一
经济学关于公平与效率之争由来已久,文献存量用汗牛充栋来形容当不为过。议论者各抒己见,莫衷一是,但有这样一种基本认识却是共同的:公平与效率是相互对立、不可共处的。要追求效率,就得舍弃公平;要追求公平,就得舍弃效率,“鱼和熊掌不可得兼”。甚至于还有人发明了“公平效率替代说”,按照这个学说,要想增加多少效率就得牺牲多少公平,反之,要想增加多少公平,也必须牺牲多少效率。也就是说如果可以把公平与效率都定量的话,一边减少的,就是另一边增加的。瞧瞧,都研究到定量的份上了!这原理的始作俑者就是西方的一些经济学家们。
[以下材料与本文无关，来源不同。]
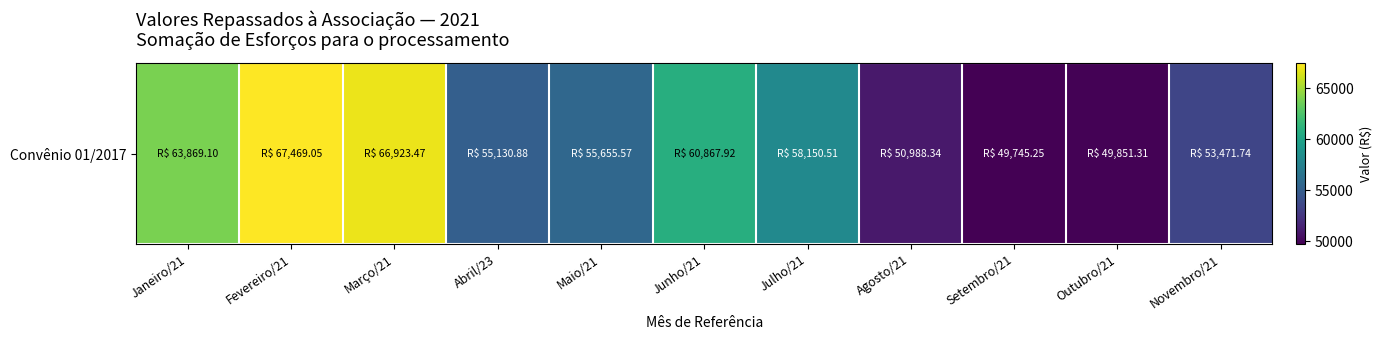

What is the smallest value displayed?

49745.2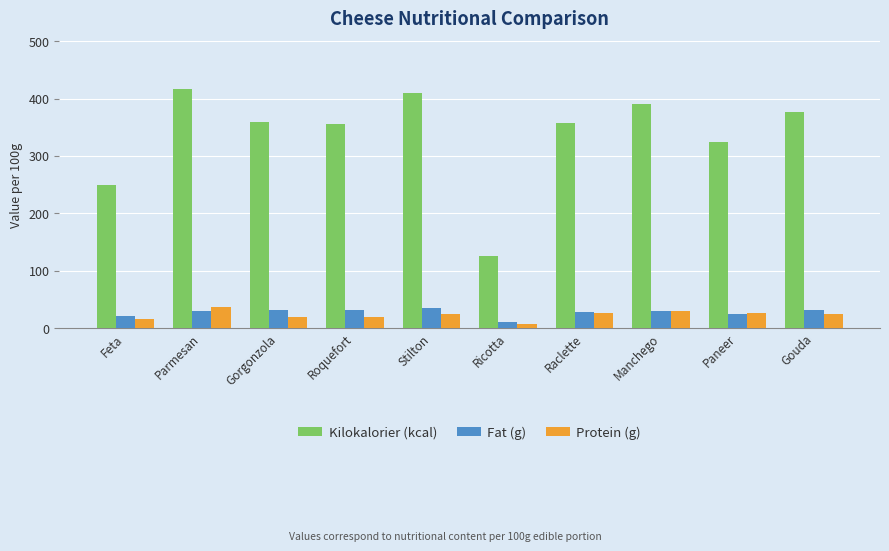

Does the chart contain stacked bars?

No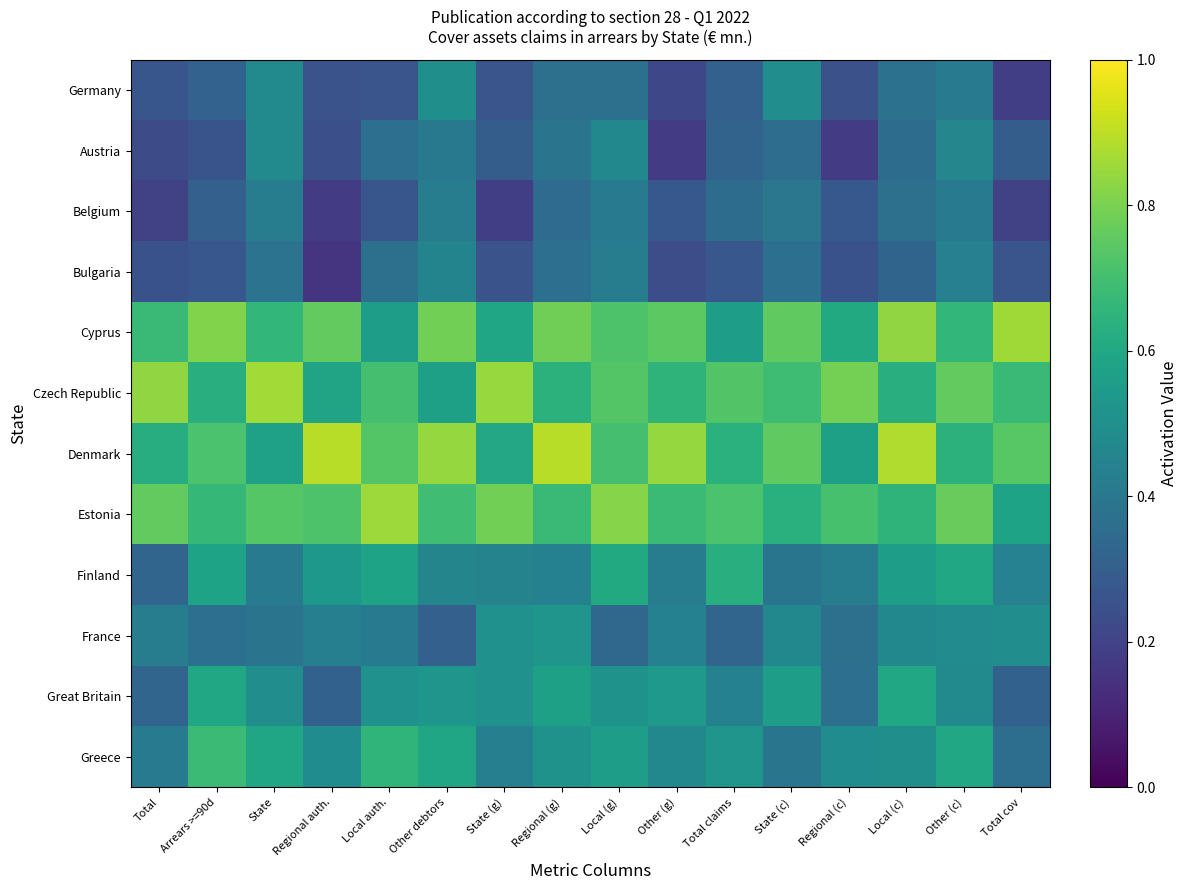

What is the greatest value displayed?

0.9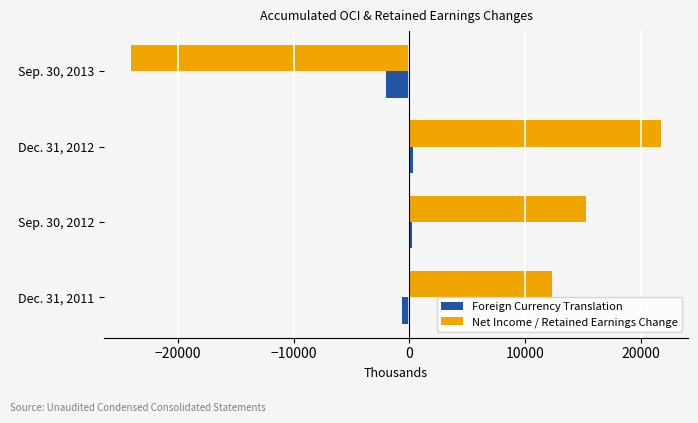

What is the greatest value displayed?

21801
在社会主义与资本主义两大阵营对垒的时候,他们用市场经济和计划经济作对比,结论就是市场经济追求的是不公平,所以有效率;计划经济追求了公平,所以没效率。这个悖论直接被中国经济学者们所接受,也成为了他们设计改革、指导政府操控社会发展的重要手段。当觉得社会效率不足公平有余时,就建议政府多些市场,少些计划,其名曰“效率优先,兼顾公平”;当觉得社会有了效率而缺少了公平,比如现在,就建议政府多些计划,少些市场,其名曰“公平与效率并重”。公有制与私有制并存,计划经济与市场经济并存,让政府游弋于两者之间,获得平衡,这就是许多学者坚持的调控理论。事情能这样简单吗?
二
多年来我一直为此苦思冥想而不得其解。公平与效率为什么会成为一个悖论?按常理说,在一个团体内分配越公平,人的积极性就越高,生产率就应该越高,那么效率也应该越高;人们不干活,磨洋工,没有生产积极性,主要不是因为别的,而是因为分配不公。干活的由于没有得到他认为应该得到的报酬,他哪里会有积极性?不干活的由于得到了他本不应该得到的报酬,占了便宜,“天上掉下了馅饼”,当然以后他也不会再去干了,继续“磨”下去就是了。这样的团体当然也就没有了效率。可见公平与效率应该是一个正论,而不应该是一个悖论。也就是说,分配越公平效率应该越高,分配越不公平,效率应该越低。为什么悖论成为了大家公认的真理,而正论却成为了无人理睬的谬论?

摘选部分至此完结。